In the current threat environment, no one is surprised at the announcement that a new malware sample has emerged. Infections and data breaches have become so common that many business leaders know that it’s no longer about if an attack will take place, but when. And in light of recent findings by top security and communication organizations, it’s clear that this is a good approach to take.
According to a report from Symantec, over 317 million new malware samples were uncovered in 2014. This translates to almost one million never-before-seen threats being released into wild on a daily basis.
New malware: Exploiting old vulnerabilities
Research findings revealed that there were certain types of malware that were seen more often than others, including attacks on the mobile platform and phishing schemes. However, the vast majority relied on the fact that many enterprises don’t keep their critical systems up to date.
According to CNN Money contributor Virginia Harrison, in 90 percent of attacks last year, hackers leveraged old vulnerabilities that already had patches available – some of which were discovered as early as 2002. Some samples exploited a weakness in IT remote management, a flaw that was first uncovered in 1999. Many of these attempts were successful because companies hadn’t yet addressed the vulnerabilities in their infrastructures, despite the fact that many of these weaknesses were more than a decade old.
“While it seems like a no brainer [to] fix some of these things, organizations care more about making widgets,” noted Verizon security data scientist Bob Rudis. “They just don’t have the manpower or time.”
Attack styles: Extortion and social media
While many samples leveraged older flaws, some hinged on newer technology. For example, the report noted that ransomware attacks – a newer attack style that has emerged in the last few years – increased 113 percent last year. Ransomware samples lock users out of their files and demand payment before information is decrypted.
In addition, researchers noticed a rise in digital scams relating to social media, including those using posts with malicious links. Hackers have also been known to leverage information publicly available in individuals’ social media profiles to create more custom, targeted attacks, such as those involved in phishing schemes. When messages are addressed to a specific person and appeal to their interests, there is a greater chance for infection.
Data breaches: Targeted attacks continue
The report also found increased data breaches resulting from targeted attacks. In these instances, hackers know what they’re after, and pinpoint a specific business to exploit in order to gain access to the information they want. According to the report, five out of six large enterprises were the target of cybercriminal activity last year, representing a 40 percent increase from 2013.

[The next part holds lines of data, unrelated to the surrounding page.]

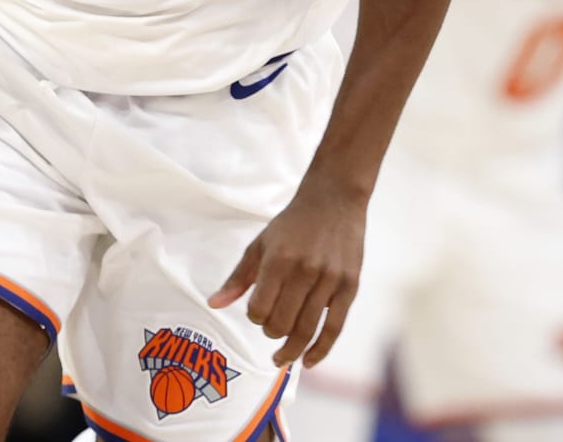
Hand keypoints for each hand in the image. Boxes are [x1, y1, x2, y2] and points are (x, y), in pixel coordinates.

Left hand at [209, 172, 364, 367]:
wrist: (333, 201)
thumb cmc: (292, 224)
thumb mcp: (260, 244)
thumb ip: (238, 278)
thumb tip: (213, 305)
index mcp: (278, 260)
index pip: (259, 308)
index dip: (254, 316)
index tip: (256, 311)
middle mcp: (305, 271)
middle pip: (283, 323)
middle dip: (272, 332)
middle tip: (270, 330)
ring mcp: (330, 280)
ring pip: (307, 329)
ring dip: (291, 350)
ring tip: (281, 358)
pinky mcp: (350, 287)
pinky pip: (335, 327)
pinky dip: (320, 349)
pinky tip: (308, 361)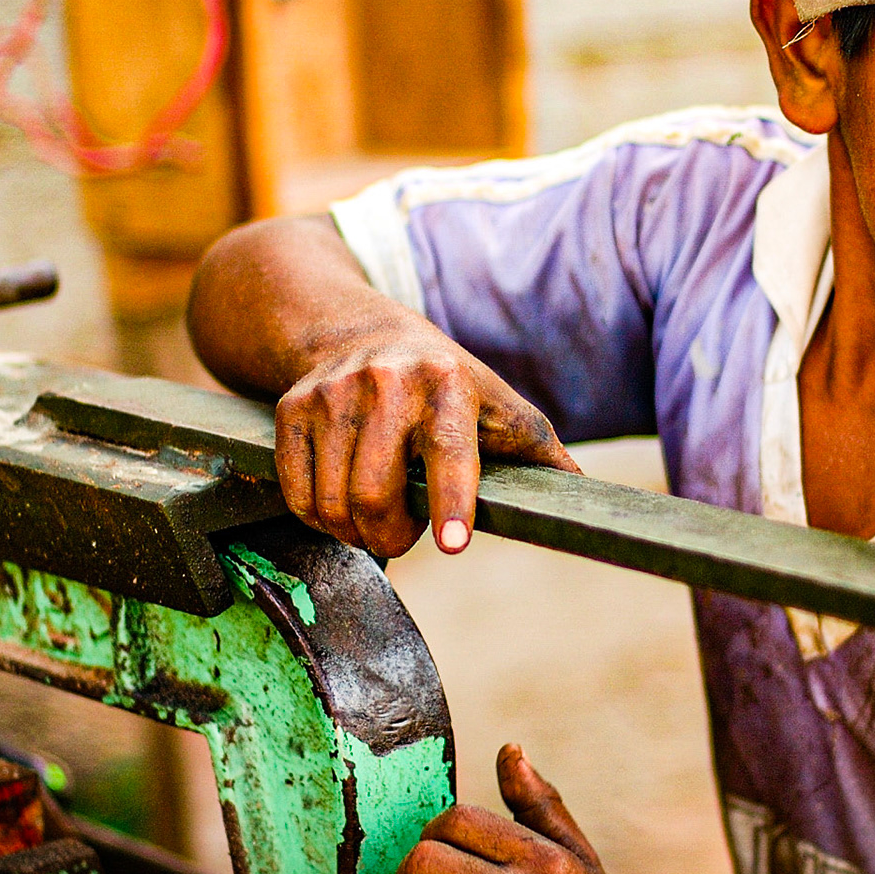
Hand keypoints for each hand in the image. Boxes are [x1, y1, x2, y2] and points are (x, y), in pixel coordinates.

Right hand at [275, 326, 577, 557]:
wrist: (356, 330)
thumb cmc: (442, 381)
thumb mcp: (494, 400)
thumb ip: (534, 447)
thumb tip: (583, 492)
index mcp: (447, 383)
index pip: (449, 451)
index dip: (452, 501)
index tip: (454, 543)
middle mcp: (385, 382)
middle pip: (375, 493)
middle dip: (391, 536)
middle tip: (403, 536)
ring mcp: (332, 395)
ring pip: (333, 502)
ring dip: (355, 532)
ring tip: (375, 519)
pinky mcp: (291, 408)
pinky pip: (298, 494)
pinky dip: (318, 518)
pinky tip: (340, 505)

In addition, researchers discovered that certain industrial sectors were more likely to be attacked than others. Last year, for example, there were a rising number of attacks on organizations in the mining industry, as well as the energy sector.
Malware samples: Easier to create than ever
Digital Trends noted that more malware samples were created between 2013 and 2014 than in the past decade combined. Contributing to this historic rise in threats is the fact that malware is now easier to engineer than ever before.
“No matter what it’s designed to do, from the cybercriminal’s perspective, not only can deploying malware on the Internet be lucrative, but nowadays it has become easy and effective,” Digital Trends contributor William Harrel wrote. “Today’s would-be hackers can purchase (and sometimes download for free) malware code to perform specific tasks. A ne’er-do-well doesn’t need advanced programming experience to spread, infect, steal and destroy.”
This also streamlines the process for creating custom samples – a hacker can take an existing infection and tailor it with available malicious code to establish a completely new threat.
Spreading fast: Less than 2 minutes from release to infection
Not only are malware samples being created quicker than ever, infections are also spreading like wildfire. Harrison reported that a malicious email campaign, for example, takes only an average of 82 second before it claims its first victim. This also makes malware creators more confident in their samples, encouraging repeat offenses.
“[W]hen hackers successfully break into a particular type of company – like a bank or movie studio – they’ll use the same method to attack another firm in that industry within 24 hours,” Harrison wrote.
More victims, higher costs
As malware permeates businesses in nearly every sector, the costs related to these incidents continue to rise. Digital Trends noted that cybercrime cost the U.S. $38 billion in 2013, and reached $143 billion last year. What’s more is that these price tags are predicted to increase even further, costing businesses an estimated $2 trillion by 2019.
Security researcher James Moar told Security Magazine that many malware authors will continue to leverage the strategies that have worked well in the past as opposed to entering into new territory.
“Currently, we aren’t seeing much dangerous mobile or IoT malware because it’s not profitable,” Moar said. “The kind of threats we will see on these devices will be either ransomware, with consumers’ devices locked down until they pay the hackers to use their devices, or as part of botnets, where processing power is harnessed as part of a more lucrative hack. With the absence of a direct payout from IoT hacks, there is little motive for criminals to develop the required tools.”